● **EXERCISE INSTRUCTIONS**
- a) Extract the Ash vs Evil Dead passage word for word, in full.
- b) Put everything in the records from the very first line down to the line containing "Copyright (C) 2005-2026", both included, into a numbered list, with blank lines omitted.

● **PASSAGE PROVIDED**
····················
The gang will be in New Zealand for a few more months. On May 6th, cast and crew celebrated the halfway point with a party, as one rightly should. That puts them firmly on schedule for the season. However, Starz has yet to announce a release date for the new episodes. Don’t ask Campbell for a release date, either. He’ll direct the question to the Almighty Starz Overlords with some form of biting sarcasm. If they stick to the usual schedule, expect to see the season premiere sometime around Halloween.
There may not be a date for season three, but they just announced that AvED season two will arrive on Blu-ray/DVD/Digital HD on August 22nd. The boxset includes audio commentaries, an inside look at S2’s production, and featurette’s like “Women who kick Ash” and “How to kill a Deadite.”
Second Coming: Review for Ash vs Evil Dead 210 by A. Zombie
Henrietta doesn’t get the satisfaction of killing her idiot, Sumerian-reading husband. After he bolts with the Necronomicon, he’s stopped dead in his tracks in his VW Bug. The Prima Donna isn’t alone on her stage anymore. Enter Ruby. Again. This one is blonde. And very angry. It takes her no time to secure the book. Since it’s a short-format show, they waste no time jumping into the temporal-paradox thing by having Ruby meet herself. Past!Ruby is aghast she’d eventually team with El Jefe, seeing it as a betrayal. Now!Ruby speaks her heart, warning herself about her fall from immortality. But all Ruby has wanted is a family, turning her back on her children when she’s moments from bringing them into the world is impossible. Plus, she’s super evil. Ruby kills Ruby. Before she’s too weak, Now!Ruby does a little magic with the Necronomicon one last time to hurt her past self, then hands the burden off to Kelly. They really did try to send the kinder Ruby off with something resembling grace and compassion, giving her and Ash time to say goodbye in their own, bizarre way.
····················
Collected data
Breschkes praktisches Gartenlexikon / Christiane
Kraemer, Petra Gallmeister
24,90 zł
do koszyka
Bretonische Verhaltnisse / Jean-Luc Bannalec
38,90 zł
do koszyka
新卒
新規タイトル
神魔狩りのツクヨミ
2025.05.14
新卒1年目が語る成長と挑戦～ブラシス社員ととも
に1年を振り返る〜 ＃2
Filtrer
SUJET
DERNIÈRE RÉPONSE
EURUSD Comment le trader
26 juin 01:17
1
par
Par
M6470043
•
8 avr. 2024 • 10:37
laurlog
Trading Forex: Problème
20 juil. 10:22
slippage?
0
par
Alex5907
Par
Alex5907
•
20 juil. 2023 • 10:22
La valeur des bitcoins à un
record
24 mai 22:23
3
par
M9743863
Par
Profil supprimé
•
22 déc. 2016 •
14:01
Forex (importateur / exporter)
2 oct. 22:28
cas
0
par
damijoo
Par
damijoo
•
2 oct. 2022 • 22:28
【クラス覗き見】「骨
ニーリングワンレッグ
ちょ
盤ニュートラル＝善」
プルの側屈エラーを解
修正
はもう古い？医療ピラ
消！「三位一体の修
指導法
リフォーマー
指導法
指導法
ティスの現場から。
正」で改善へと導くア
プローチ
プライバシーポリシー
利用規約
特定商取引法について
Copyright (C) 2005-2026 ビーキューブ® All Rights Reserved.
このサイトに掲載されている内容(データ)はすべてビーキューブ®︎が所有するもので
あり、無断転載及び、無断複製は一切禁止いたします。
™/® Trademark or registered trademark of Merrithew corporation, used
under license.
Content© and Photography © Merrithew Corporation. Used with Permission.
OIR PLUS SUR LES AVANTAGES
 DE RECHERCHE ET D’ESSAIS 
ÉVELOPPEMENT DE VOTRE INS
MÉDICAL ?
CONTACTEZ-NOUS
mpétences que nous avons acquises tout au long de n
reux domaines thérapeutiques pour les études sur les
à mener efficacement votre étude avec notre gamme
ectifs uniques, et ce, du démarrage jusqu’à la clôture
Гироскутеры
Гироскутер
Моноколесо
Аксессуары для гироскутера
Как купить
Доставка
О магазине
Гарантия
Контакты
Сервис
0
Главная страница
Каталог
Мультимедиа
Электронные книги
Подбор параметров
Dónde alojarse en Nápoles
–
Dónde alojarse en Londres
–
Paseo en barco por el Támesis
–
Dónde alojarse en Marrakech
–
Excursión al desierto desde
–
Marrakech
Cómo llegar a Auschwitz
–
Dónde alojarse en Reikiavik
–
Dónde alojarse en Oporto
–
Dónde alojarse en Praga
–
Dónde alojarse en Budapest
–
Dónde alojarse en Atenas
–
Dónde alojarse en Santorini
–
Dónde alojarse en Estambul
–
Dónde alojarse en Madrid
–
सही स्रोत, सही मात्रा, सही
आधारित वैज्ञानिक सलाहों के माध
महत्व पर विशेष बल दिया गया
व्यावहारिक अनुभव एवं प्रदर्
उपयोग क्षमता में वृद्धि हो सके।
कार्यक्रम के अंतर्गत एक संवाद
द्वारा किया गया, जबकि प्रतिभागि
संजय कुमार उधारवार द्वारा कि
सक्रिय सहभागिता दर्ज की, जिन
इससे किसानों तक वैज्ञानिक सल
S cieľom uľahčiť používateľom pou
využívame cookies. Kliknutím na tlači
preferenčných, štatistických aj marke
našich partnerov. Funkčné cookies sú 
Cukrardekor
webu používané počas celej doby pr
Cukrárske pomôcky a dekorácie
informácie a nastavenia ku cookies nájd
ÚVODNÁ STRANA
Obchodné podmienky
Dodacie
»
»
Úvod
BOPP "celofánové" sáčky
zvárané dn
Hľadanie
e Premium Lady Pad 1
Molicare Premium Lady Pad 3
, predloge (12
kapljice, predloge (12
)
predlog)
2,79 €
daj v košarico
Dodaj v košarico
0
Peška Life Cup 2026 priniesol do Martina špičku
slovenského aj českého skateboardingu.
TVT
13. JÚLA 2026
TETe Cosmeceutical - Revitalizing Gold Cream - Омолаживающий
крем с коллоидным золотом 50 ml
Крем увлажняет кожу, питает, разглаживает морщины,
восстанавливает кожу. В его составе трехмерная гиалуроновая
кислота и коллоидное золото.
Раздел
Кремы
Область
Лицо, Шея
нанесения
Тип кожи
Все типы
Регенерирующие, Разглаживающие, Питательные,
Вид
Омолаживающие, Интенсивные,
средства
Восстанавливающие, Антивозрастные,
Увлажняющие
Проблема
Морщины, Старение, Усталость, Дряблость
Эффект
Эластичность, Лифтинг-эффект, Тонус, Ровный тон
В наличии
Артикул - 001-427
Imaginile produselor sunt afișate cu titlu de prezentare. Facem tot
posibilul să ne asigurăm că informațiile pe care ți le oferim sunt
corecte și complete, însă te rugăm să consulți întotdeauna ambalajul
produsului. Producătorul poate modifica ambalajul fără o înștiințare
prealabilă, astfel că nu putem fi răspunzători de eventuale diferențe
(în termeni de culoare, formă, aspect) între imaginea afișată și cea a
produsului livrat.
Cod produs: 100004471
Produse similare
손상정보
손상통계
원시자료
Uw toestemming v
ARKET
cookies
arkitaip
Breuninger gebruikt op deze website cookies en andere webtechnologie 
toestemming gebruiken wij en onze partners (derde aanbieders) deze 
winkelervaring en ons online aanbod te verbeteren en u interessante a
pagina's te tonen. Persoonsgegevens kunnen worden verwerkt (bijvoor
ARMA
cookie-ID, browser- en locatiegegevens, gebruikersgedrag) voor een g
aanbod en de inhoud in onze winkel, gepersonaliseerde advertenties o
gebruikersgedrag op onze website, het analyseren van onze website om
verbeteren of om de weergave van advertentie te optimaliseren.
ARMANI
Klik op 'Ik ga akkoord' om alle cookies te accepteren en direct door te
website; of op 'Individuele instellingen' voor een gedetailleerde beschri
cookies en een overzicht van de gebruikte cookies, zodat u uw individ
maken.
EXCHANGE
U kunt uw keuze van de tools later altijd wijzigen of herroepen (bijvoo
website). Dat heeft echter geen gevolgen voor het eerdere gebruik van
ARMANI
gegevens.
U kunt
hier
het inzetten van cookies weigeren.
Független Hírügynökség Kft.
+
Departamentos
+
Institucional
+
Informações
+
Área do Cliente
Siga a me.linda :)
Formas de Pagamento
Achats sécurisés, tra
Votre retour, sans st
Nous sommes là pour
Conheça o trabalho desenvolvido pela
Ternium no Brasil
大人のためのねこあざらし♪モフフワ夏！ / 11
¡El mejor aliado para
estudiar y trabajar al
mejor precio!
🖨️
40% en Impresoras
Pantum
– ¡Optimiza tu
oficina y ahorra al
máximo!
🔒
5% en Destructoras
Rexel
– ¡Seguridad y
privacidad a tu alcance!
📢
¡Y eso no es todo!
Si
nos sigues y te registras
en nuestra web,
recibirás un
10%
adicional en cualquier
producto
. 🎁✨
····················
● **OUTPUTS IN ORDER**
- a)
The gang will be in New Zealand for a few more months. On May 6th, cast and crew celebrated the halfway point with a party, as one rightly should. That puts them firmly on schedule for the season. However, Starz has yet to announce a release date for the new episodes. Don’t ask Campbell for a release date, either. He’ll direct the question to the Almighty Starz Overlords with some form of biting sarcasm. If they stick to the usual schedule, expect to see the season premiere sometime around Halloween.
There may not be a date for season three, but they just announced that AvED season two will arrive on Blu-ray/DVD/Digital HD on August 22nd. The boxset includes audio commentaries, an inside look at S2’s production, and featurette’s like “Women who kick Ash” and “How to kill a Deadite.”
Second Coming: Review for Ash vs Evil Dead 210 by A. Zombie
Henrietta doesn’t get the satisfaction of killing her idiot, Sumerian-reading husband. After he bolts with the Necronomicon, he’s stopped dead in his tracks in his VW Bug. The Prima Donna isn’t alone on her stage anymore. Enter Ruby. Again. This one is blonde. And very angry. It takes her no time to secure the book. Since it’s a short-format show, they waste no time jumping into the temporal-paradox thing by having Ruby meet herself. Past!Ruby is aghast she’d eventually team with El Jefe, seeing it as a betrayal. Now!Ruby speaks her heart, warning herself about her fall from immortality. But all Ruby has wanted is a family, turning her back on her children when she’s moments from bringing them into the world is impossible. Plus, she’s super evil. Ruby kills Ruby. Before she’s too weak, Now!Ruby does a little magic with the Necronomicon one last time to hurt her past self, then hands the burden off to Kelly. They really did try to send the kinder Ruby off with something resembling grace and compassion, giving her and Ash time to say goodbye in their own, bizarre way.

- b)
1. Breschkes praktisches Gartenlexikon / Christiane
2. Kraemer, Petra Gallmeister
3. 24,90 zł
4. do koszyka
5. Bretonische Verhaltnisse / Jean-Luc Bannalec
6. 38,90 zł
7. do koszyka
8. 新卒
9. 新規タイトル
10. 神魔狩りのツクヨミ
11. 2025.05.14
12. 新卒1年目が語る成長と挑戦～ブラシス社員ととも
13. に1年を振り返る〜 ＃2
14. Filtrer
15. SUJET
16. DERNIÈRE RÉPONSE
17. EURUSD Comment le trader
18. 26 juin 01:17
19. 1
20. par
21. Par
22. M6470043
23. •
24. 8 avr. 2024 • 10:37
25. laurlog
26. Trading Forex: Problème
27. 20 juil. 10:22
28. slippage?
29. 0
30. par
31. Alex5907
32. Par
33. Alex5907
34. •
35. 20 juil. 2023 • 10:22
36. La valeur des bitcoins à un
37. record
38. 24 mai 22:23
39. 3
40. par
41. M9743863
42. Par
43. Profil supprimé
44. •
45. 22 déc. 2016 •
46. 14:01
47. Forex (importateur / exporter)
48. 2 oct. 22:28
49. cas
50. 0
51. par
52. damijoo
53. Par
54. damijoo
55. •
56. 2 oct. 2022 • 22:28
57. 【クラス覗き見】「骨
58. ニーリングワンレッグ
59. ちょ
60. 盤ニュートラル＝善」
61. プルの側屈エラーを解
62. 修正
63. はもう古い？医療ピラ
64. 消！「三位一体の修
65. 指導法
66. リフォーマー
67. 指導法
68. 指導法
69. ティスの現場から。
70. 正」で改善へと導くア
71. プローチ
72. プライバシーポリシー
73. 利用規約
74. 特定商取引法について
75. Copyright (C) 2005-2026 ビーキューブ® All Rights Reserved.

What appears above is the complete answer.